Il est un lieu en particulier où ce jeu de prospective prend tout son piquant. 27 rue Saint-Guillaume, Paris 7e. Sciences Po Paris, d’où cinq des sept présidents de la Vème République sont issus. En « péniche », le hall d’entrée où gît ce banc qui rappelle un navire, des étudiants se croisent sans se voir, se saluent chaleureusement ou plus froidement, mangent un sandwich ou refusent un tract. Cette grande échalasse vêtue d’un costume par 25 degrés, attaché-case et Libé sous le bras, sera-t-il un jour député ? Cette jeune fille fluette aux larges boucles couleur miel, la prochaine Anne Hidalgo ?
« Je me suis plusieurs fois demandé si je devais rester ou pas. »

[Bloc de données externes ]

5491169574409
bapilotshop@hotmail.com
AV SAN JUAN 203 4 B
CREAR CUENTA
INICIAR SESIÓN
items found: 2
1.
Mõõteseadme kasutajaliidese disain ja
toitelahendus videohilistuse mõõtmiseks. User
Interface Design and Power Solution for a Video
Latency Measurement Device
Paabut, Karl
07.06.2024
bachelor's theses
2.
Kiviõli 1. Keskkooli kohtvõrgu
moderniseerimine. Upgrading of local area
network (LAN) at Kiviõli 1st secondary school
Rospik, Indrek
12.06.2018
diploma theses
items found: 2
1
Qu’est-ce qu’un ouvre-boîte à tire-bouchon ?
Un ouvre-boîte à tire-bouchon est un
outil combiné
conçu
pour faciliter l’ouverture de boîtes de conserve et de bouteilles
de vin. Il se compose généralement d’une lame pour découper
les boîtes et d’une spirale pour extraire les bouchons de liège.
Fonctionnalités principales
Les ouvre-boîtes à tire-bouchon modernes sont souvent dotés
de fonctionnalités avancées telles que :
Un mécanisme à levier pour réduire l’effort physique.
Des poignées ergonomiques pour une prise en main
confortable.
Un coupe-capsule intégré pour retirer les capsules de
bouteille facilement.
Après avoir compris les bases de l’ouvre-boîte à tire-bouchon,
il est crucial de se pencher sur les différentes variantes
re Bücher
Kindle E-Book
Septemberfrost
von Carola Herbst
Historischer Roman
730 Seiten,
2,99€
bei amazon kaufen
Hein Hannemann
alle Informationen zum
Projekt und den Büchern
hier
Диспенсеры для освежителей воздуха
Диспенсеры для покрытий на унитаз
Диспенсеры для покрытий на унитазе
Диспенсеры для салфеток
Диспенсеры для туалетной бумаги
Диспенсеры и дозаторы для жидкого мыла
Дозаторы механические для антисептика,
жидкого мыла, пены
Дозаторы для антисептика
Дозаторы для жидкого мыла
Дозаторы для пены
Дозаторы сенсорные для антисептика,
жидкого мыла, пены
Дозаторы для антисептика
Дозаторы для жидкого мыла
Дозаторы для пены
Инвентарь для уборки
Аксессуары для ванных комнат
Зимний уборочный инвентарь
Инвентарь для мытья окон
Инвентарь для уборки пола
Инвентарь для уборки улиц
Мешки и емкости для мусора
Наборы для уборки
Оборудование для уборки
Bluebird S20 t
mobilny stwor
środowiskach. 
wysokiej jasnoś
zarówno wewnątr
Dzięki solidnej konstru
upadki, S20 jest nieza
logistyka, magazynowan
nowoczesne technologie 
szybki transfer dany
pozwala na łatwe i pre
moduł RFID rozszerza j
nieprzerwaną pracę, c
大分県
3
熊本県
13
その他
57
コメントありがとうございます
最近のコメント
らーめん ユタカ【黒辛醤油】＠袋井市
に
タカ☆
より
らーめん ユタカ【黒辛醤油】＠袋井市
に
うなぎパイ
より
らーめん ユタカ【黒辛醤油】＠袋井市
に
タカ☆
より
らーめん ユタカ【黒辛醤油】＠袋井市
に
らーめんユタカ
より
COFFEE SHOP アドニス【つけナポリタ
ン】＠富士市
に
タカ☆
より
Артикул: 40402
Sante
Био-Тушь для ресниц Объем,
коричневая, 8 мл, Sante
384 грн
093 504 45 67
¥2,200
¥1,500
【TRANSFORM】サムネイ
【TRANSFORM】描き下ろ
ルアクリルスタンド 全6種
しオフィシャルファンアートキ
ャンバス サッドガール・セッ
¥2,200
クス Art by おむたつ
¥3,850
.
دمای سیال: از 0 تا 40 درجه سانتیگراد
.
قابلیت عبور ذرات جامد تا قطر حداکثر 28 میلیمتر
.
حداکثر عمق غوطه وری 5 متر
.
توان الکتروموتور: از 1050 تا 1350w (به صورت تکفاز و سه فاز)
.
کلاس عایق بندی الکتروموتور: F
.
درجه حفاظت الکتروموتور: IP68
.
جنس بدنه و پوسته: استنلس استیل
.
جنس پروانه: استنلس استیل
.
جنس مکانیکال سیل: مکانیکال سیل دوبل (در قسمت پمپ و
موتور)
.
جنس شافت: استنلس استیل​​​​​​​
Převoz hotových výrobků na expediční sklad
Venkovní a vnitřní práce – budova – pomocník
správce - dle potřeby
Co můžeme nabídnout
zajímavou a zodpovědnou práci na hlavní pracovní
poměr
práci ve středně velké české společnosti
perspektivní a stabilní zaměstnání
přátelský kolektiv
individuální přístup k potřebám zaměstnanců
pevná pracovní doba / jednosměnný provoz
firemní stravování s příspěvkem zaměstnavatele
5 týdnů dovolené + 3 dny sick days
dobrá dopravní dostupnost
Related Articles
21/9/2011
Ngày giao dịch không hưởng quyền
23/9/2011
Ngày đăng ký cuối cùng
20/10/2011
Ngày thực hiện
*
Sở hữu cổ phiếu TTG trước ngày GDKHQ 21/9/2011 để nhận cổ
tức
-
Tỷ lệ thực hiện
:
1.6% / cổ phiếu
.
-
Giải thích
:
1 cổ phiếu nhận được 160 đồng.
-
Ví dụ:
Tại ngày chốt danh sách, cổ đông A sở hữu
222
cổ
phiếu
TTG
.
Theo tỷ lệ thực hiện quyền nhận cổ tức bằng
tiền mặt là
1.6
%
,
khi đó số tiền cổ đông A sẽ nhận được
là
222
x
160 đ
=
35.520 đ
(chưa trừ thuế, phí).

Peut-être que l’avenir de la gauche est assis au café Le Bizuth, sur le Boulevard Saint-Germain, ce lundi matin. Derrière ses lunettes, les cheveux blonds de Maëlle encadrent un regard assuré mais apaisé. La jeune fille est chef de section du Parti socialiste Sciences Po. Son phrasé lent lui donne un air sage. Maëlle prend le temps de réfléchir, de se poser des questions et parfois même de trouver quelques réponses.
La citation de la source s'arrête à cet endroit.